USS Fairfax (DD-93) was a Wickes-class destroyer in the United States Navy during World War I, later transferred to the Royal Navy as HMS Richmond (G88), as a Town-class destroyer.

Named in honor of Rear Admiral Donald Fairfax, she was launched 15 December 1917 by Mare Island Navy Yard; sponsored by Mrs. H. George; and commissioned 6 April 1918, Lieutenant Commander Stanford Caldwell Hooper in command.

Fairfax arrived at Hampton Roads 6 June 1918 for convoy escort duty out of Newport News. She guarded convoys of troop transports to midocean meeting points with escorts who had come out of English and French ports to meet them. Fairfax also guarded convoys moving between coastal ports, and patrolled off the coast until 16 October, when she stood down Hampton Roads bound for Brest, France, escorting a troop convoy.
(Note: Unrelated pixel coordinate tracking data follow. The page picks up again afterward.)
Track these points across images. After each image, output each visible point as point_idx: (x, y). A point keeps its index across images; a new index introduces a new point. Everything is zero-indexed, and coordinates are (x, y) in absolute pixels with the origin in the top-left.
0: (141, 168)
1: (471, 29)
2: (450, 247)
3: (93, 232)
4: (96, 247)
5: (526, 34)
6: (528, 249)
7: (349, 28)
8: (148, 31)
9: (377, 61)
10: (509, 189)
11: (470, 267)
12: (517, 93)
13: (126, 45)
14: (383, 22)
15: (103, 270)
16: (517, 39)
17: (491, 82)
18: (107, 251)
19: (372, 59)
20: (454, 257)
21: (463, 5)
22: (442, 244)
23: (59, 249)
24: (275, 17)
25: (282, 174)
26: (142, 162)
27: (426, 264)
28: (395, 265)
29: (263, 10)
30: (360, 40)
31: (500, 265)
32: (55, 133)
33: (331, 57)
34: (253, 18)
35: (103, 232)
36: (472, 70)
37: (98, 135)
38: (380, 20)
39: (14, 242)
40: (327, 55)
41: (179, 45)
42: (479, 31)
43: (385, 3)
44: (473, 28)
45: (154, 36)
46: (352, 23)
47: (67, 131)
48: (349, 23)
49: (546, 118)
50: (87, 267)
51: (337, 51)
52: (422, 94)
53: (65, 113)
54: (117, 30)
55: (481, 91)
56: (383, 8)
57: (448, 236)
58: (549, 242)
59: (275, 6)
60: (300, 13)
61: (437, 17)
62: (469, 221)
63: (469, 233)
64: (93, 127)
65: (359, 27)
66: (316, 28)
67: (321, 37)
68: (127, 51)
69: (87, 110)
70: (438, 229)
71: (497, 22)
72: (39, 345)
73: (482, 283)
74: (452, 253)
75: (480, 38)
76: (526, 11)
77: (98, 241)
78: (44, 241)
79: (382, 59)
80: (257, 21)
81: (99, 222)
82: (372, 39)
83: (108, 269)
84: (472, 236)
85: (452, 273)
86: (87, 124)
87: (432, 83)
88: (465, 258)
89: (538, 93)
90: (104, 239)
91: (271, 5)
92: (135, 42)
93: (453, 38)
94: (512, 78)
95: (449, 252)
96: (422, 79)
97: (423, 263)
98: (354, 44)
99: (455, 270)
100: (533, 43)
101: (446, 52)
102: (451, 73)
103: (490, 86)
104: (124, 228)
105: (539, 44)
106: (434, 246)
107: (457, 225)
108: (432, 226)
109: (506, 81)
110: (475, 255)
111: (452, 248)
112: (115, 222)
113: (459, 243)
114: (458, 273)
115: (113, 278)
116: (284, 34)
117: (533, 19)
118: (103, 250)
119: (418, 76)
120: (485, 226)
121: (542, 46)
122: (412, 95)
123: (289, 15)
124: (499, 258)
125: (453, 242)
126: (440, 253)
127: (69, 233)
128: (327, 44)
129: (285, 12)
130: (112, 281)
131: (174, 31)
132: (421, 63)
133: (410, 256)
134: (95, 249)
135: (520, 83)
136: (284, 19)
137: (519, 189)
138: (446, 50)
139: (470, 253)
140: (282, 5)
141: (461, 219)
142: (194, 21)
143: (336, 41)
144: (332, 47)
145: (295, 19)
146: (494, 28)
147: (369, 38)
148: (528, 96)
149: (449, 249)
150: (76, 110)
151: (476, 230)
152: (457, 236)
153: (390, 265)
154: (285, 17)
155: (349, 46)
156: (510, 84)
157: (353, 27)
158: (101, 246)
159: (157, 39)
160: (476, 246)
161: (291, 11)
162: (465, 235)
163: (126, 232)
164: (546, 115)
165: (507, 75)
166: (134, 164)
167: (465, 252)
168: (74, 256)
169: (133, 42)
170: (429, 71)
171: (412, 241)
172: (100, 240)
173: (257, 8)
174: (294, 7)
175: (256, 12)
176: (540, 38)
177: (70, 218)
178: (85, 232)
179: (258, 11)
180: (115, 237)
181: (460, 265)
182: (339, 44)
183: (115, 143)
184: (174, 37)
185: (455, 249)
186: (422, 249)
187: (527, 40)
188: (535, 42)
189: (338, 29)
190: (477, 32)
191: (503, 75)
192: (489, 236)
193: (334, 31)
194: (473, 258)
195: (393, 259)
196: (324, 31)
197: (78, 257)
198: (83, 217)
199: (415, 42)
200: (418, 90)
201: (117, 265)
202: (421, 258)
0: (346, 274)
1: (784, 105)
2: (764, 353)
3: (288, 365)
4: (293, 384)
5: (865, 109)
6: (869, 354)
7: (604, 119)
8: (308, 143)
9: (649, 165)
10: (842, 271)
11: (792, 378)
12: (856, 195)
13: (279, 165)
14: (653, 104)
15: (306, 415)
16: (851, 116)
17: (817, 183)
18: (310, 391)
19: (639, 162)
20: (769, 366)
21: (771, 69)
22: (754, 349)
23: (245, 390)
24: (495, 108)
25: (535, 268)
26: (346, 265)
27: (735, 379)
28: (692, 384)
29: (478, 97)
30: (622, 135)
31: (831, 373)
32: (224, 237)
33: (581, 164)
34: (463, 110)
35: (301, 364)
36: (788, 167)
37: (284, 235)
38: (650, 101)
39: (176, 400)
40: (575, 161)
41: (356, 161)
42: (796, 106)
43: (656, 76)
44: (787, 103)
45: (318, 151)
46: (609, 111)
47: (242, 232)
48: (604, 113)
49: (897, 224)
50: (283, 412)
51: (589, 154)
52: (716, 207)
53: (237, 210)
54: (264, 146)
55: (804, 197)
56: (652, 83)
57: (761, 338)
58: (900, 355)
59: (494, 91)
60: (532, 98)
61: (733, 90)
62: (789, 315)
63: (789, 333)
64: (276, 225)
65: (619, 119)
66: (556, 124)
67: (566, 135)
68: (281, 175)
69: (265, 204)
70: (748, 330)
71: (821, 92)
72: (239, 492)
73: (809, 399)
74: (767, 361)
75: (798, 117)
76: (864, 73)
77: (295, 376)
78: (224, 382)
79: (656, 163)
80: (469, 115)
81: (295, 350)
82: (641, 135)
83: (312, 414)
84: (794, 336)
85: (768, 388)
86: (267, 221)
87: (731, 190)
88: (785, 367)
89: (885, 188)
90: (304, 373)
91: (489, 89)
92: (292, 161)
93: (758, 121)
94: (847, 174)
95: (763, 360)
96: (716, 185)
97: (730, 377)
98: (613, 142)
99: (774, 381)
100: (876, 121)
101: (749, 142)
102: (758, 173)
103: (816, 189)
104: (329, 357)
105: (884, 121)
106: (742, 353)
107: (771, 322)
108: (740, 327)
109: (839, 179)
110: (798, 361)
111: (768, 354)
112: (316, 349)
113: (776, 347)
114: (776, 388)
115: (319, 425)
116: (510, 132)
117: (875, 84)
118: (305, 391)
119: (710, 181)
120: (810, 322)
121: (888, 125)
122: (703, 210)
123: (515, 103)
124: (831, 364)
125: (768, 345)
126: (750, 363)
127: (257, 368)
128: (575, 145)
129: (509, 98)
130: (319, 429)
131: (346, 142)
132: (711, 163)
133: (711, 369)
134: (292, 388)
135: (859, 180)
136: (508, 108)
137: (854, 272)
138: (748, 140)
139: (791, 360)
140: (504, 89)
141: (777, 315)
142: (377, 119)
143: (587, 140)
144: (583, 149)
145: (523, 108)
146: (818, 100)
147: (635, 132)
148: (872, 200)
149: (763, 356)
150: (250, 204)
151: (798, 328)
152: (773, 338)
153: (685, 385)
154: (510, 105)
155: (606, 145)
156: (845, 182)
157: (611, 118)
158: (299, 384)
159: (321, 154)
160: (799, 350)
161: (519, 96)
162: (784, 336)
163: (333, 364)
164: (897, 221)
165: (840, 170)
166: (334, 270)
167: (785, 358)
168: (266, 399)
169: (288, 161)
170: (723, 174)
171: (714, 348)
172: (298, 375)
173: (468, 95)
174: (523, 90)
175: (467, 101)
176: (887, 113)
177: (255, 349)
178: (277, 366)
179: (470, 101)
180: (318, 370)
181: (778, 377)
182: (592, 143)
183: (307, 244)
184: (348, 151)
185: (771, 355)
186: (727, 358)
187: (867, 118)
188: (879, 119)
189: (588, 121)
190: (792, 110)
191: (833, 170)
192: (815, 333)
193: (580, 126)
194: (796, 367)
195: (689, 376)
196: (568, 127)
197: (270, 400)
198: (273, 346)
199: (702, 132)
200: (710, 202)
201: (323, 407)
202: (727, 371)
On 18 October, she left her convoy to rescue 86 survivors of torpedoed USS Lucia, an Naval Overseas Transport Service ship, and on 27 October, arrived at Brest for patrol and escort duty in European waters.

On 3 December 1918, Fairfax arrived in the Azores to meet and escort to Brest, the transport George Washington carrying President Woodrow Wilson to the Peace Conference. She sailed for home 21 December, reaching Norfolk, Virginia 8 January 1919. Her post war operations along the east coast and in the Caribbean were broken in May 1919, when she sailed to the Azores to take up station as an observer of the historic first aerial crossing of the Atlantic made by Navy seaplanes. On 19 June 1922, she was decommissioned at Philadelphia, and placed in reserve.